Cet automne, les médias se sont concentrés sur la chimie électrisante d’Oscar Isaac avec d’autres acteurs lors de ses apparitions très médiatisées sur le tapis rouge, mais à l’écran dans Le compteur de cartes, il couve dans la solitude avec un stoïcisme discret et privé de sommeil.

D’après une description de capsule de The Card Counter, vous pourriez vous attendre à ce qu’Oscar Isaac jouant un joueur soit une perspective séduisante. La vérité est que le film, qui a débuté le week-end dernier après une première mondiale à Venise, réserve plus que quelques surprises dans son sac. D’une part, c’est l’un des rares drames qui prennent en compte le traumatisme d’Abou Ghraib d’une manière véritablement troublante (ce qui semble être la seule façon de le faire). Ce fait seul pourrait ne pas être sur le radar de quiconque suit les apparitions d’automne très médiatisées d’Isaac, qui incluent le remake de la mini-série HBO qui donne à réfléchir Scènes d’un mariage – en face de Jessica Chastain – et la saga d’action de science-fiction apparemment incontournable Dune. Mais il y a une raison pour laquelle le personnage d’Isaac, William, se consacre résolument au poker, et ce n’est pas l’argent, c’est l’oubli.

William rejoint une longue lignée de « hommes solitaires de Dieu » imaginés par le cinéaste Paul Schrader, le réalisateur de First Reformed et American Gigolo et, encore plus indélébile, le scénariste de Taxi Driver. Évidé par la culpabilité et embrassant la solitude comme une religion, William hante les casinos et s’assoit match après match, pour se retirer dans des pièces vides pour écrire dans son journal. Il semble se maintenir à flot, à peine, jusqu’à ce qu’un jour un professionnel de l’industrie du jeu décide qu’il pourrait faire mieux. Confiante en son potentiel, La Linda (Tiffany Haddish) recrute William, finançant son entrée dans les tournois de poker high-stakes.
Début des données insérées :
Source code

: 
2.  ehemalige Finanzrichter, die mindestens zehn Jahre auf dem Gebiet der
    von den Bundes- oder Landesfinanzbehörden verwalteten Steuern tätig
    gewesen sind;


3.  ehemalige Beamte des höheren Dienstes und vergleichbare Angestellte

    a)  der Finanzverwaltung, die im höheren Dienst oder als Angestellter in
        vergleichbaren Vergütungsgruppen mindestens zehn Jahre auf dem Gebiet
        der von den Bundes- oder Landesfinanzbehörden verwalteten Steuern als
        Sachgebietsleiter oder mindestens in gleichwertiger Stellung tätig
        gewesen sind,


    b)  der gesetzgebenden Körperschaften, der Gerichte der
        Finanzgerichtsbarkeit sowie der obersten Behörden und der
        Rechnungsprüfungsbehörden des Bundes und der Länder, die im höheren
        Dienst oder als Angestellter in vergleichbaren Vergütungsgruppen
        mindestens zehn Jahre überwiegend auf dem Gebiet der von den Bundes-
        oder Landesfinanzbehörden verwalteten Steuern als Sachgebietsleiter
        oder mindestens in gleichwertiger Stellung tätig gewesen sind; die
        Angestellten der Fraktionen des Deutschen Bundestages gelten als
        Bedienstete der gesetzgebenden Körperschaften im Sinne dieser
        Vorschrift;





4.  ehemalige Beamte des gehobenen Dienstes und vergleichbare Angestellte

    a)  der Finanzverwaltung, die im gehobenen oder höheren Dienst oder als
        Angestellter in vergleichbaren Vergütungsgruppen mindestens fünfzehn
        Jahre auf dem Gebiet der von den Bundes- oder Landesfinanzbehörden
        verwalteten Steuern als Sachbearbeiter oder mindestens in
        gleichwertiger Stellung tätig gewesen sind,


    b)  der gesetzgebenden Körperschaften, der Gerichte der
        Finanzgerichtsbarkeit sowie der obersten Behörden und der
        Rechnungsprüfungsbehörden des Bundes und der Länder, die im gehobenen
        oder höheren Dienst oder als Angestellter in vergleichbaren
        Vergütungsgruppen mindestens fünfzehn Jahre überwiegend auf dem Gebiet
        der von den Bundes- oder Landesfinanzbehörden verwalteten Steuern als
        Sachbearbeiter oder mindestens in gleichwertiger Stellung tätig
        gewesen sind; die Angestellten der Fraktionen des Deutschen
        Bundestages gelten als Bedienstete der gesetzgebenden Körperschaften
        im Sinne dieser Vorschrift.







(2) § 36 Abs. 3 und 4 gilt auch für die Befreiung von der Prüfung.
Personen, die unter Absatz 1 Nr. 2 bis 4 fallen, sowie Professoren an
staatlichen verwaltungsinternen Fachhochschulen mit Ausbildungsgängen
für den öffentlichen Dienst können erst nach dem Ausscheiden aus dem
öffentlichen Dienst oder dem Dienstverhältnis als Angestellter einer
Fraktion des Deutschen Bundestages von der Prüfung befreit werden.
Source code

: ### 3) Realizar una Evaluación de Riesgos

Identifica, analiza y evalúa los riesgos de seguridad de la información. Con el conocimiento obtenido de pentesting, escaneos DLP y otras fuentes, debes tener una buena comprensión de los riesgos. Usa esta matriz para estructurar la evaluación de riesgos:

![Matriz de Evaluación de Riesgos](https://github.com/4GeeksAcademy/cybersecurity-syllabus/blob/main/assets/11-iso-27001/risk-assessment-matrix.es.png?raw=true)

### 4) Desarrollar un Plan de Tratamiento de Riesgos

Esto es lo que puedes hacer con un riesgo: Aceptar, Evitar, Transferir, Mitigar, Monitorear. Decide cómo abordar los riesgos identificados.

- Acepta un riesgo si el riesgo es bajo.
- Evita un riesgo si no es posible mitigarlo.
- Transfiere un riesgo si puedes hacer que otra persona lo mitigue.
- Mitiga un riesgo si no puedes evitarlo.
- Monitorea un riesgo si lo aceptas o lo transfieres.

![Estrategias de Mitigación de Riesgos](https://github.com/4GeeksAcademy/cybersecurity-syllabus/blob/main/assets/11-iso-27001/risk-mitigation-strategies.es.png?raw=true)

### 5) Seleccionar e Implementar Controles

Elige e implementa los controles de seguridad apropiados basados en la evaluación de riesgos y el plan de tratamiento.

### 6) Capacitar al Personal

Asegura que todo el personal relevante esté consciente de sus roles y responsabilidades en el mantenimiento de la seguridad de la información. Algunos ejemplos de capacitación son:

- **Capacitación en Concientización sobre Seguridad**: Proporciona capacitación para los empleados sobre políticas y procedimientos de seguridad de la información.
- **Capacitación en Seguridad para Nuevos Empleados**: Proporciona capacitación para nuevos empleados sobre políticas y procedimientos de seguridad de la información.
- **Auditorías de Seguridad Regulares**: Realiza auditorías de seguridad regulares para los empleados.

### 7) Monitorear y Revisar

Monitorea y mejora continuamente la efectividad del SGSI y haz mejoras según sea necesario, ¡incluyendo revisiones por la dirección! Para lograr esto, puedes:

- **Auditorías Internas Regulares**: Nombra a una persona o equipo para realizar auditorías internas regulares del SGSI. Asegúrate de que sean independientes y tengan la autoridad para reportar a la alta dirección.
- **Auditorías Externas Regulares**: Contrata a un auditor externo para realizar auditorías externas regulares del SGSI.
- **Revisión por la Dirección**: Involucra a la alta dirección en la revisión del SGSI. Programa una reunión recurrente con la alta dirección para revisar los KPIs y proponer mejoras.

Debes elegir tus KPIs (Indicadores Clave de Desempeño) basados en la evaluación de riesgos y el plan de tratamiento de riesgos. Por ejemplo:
À un certain moment sur la route de l’intrigue vers un match de championnat culminant, La Linda remarque son client, au-delà d’un intérêt professionnel avisé, et c’est ici que Schrader fait un choix assez audacieux avec ses acteurs. Il dirige Isaac et Haddish, deux interprètes électriques différents, pour minimiser. Pour Isaac, cela signifie tenir compte de l’arrêt émotionnel post-traumatique de son personnage – s’éloigner courageusement de la froideur et de l’éloignement, atterrissant quelque part plus près d’un stoïcisme privé de sommeil. Haddish tourne dans sa propre performance modérée, conférant à La Linda une confiance peu visible qui vient d’années d’expérience avec les jeux de hasard. Je me souviens avoir lu que Schrader – qui avait vu Haddish dans ses stand-up spéciaux et Girls Trip – lui avait demandé de retirer la musique de sa voix, ce qui est une bonne chose à demander, mais qui correspond à l’ambiance du film. (Je n’ai même pas mentionné l’élément bizarre de Tye Sheridan en tant que jeune homme que William prend sous son aile, malgré les fantasmes de vengeance de l’enfant envers un entrepreneur militaire et un vétéran d’Abou Ghraib joué par Willem Dafoe.)

La cour entre le joueur et le gestionnaire n’est pas une chose sûre, si vous ne l’avez pas deviné : il y a un faux départ rampant lorsque La Linda signale qu’elle est intéressée, dans un bar de casino ou autre, et William répond sourdement avec ce qui ressemble à un communiqué de presse au sujet de leur amitié. Il finit par revenir, mais Haddish et Isaac réalisent qu’ils se rapportent définitivement dans une sorte de mode équilibré, traversé par la guerre, où un contentement mutuel s’approfondit lentement mais perceptiblement en quelque chose d’autre. Leur premier baiser est autre chose : un moment d’abandon pour La Linda. Mais il est difficile pour cette connexion de briser entièrement le tampon autour de William en tant que personnage tragique en collision avec son propre passé. Et je ne suis pas sûr que le film le veuille autrement.